*** Opening TASK MATERIAL ***

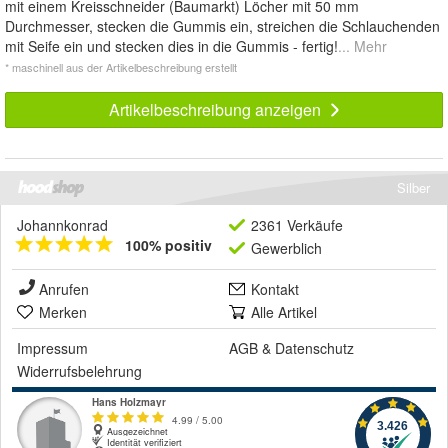
mit einem Kreisschneider (Baumarkt) Löcher mit 50 mm
Durchmesser, stecken die Gummis ein, streichen die Schlauchenden
mit Seife ein und stecken dies in die Gummis - fertig!
... Mehr
* maschinell aus der Artikelbeschreibung erstellt
Artikelbeschreibung anzeigen
Silber
Johannkonrad
2361 Verkäufe
100% positiv
Gewerblich
Anrufen
Kontakt
Merken
Alle Artikel
Impressum
AGB
&
Datenschutz
Widerrufsbelehrung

*** Closing TASK MATERIAL ***

TASK STATEMENT: Please find each line in the records above that holds the word "Artikelbeschreibung", and copy it.

ANSWER BOX:
* maschinell aus der Artikelbeschreibung erstellt
Artikelbeschreibung anzeigen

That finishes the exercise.